Therefore, according to the second embodiment, the transformed cells (C2) can be formed by simultaneously injecting a plurality of different types of transformants (M1, M2) into cells using one cell transformation cartridge.
Since the cell transformation cartridge according to the third embodiment of the present invention is the same as the cell transformation cartridge 1 according to the first embodiment, except for the shape of the flow paths (12c, 13c, 14c) formed in the body unit 10c, merely the parts with differences will be further described, and the description of the cell transformation cartridge 1 according to the first embodiment may be applied as-is for the remaining components.

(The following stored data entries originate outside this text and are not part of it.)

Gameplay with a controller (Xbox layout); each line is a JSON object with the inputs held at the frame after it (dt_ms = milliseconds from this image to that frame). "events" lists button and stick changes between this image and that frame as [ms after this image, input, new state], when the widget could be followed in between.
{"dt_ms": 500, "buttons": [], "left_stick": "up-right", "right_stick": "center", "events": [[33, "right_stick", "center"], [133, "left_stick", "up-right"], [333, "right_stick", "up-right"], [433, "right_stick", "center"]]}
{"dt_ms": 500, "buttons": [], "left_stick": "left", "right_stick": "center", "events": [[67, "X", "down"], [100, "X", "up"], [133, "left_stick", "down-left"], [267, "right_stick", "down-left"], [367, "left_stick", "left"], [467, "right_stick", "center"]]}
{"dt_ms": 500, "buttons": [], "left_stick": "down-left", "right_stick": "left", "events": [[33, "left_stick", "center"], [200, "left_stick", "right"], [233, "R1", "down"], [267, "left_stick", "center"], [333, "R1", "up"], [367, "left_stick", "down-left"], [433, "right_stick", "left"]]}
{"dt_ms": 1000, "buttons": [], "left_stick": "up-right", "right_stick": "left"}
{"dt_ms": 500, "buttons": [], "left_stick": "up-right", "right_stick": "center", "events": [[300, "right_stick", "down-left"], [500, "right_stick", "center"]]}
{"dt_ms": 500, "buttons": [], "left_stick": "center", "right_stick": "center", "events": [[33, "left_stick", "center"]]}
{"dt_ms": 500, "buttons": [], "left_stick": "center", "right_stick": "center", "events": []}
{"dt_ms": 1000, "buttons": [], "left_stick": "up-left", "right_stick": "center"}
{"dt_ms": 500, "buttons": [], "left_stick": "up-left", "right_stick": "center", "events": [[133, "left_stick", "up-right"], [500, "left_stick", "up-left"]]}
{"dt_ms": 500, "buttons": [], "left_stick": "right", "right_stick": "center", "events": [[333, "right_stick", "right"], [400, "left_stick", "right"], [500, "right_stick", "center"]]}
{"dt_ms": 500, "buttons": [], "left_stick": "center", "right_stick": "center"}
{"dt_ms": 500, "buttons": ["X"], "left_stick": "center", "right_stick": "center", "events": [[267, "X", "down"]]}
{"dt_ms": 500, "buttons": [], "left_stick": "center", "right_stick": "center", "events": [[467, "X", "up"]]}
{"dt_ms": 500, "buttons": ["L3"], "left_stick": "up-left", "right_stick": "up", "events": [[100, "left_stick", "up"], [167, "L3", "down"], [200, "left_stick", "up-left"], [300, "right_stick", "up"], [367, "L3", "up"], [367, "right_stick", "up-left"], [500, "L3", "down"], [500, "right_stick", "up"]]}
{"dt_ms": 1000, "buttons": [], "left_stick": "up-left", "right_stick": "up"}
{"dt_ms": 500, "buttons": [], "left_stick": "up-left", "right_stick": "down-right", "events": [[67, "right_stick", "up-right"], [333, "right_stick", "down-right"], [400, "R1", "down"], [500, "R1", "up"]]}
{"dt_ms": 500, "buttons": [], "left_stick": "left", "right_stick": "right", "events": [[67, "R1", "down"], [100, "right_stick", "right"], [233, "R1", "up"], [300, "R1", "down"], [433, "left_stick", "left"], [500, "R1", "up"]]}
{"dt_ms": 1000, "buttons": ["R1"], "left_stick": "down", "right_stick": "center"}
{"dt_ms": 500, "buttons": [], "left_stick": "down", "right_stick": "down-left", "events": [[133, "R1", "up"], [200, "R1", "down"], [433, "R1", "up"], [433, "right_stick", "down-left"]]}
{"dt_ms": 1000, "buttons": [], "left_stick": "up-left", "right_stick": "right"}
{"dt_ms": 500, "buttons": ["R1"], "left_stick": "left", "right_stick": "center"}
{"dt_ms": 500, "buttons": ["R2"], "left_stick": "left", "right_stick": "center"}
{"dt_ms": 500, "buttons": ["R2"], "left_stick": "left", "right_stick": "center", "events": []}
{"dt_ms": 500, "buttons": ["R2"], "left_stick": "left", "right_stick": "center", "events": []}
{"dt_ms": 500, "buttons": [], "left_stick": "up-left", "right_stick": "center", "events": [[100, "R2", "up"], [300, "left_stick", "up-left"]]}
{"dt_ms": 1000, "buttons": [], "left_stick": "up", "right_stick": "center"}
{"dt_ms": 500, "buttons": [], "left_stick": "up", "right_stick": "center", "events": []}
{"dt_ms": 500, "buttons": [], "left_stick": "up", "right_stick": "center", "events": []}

The appearance of the body unit body 11c according to the third embodiment may be the same as that of the body unit body 11 according to the first embodiment. The material flow path 13c according to the third embodiment may have a shape of an arc that is convex downward. The material flow path 13c and the resultant flow path 14c may have a shape of a continuous arc that is convex downward. That is, the material flow path 13c and the resultant flow path 14c may be connected by forming a continuous arc that is convex downward. Although the cell flow path 12c is also shown to have a curved profile, such as having an arc shape, the cell flow path 12c may have a shape extending downward. When the cell flow path 12c has an arc shape, the radius of curvature of the cell flow path 12c may be smaller than that of the material flow path 13c.
Since the material flow path 13c has an arc shape, centrifugal acceleration is applied to the transformant that is injected into the material flow path 13c, and thus it may be easier for the transformant to meet the cells.
The arc-shaped flow path as in the third embodiment may also be applied to the first material flow path 1301b and the second material flow path 1302b of Second embodiment.
The cell transformation cartridge 1d according to the fourth embodiment of the present invention has components the same as the body unit 10, O-ring unit 40, and the sealing sheet 30 of the cell transformation cartridge 1 according to the first embodiment. Since there are some conformational differences in the remaining components, merely the parts with differences will be further described, and the description of the cell transformation cartridge 1 according to the first embodiment may be applied as-is for the remaining components.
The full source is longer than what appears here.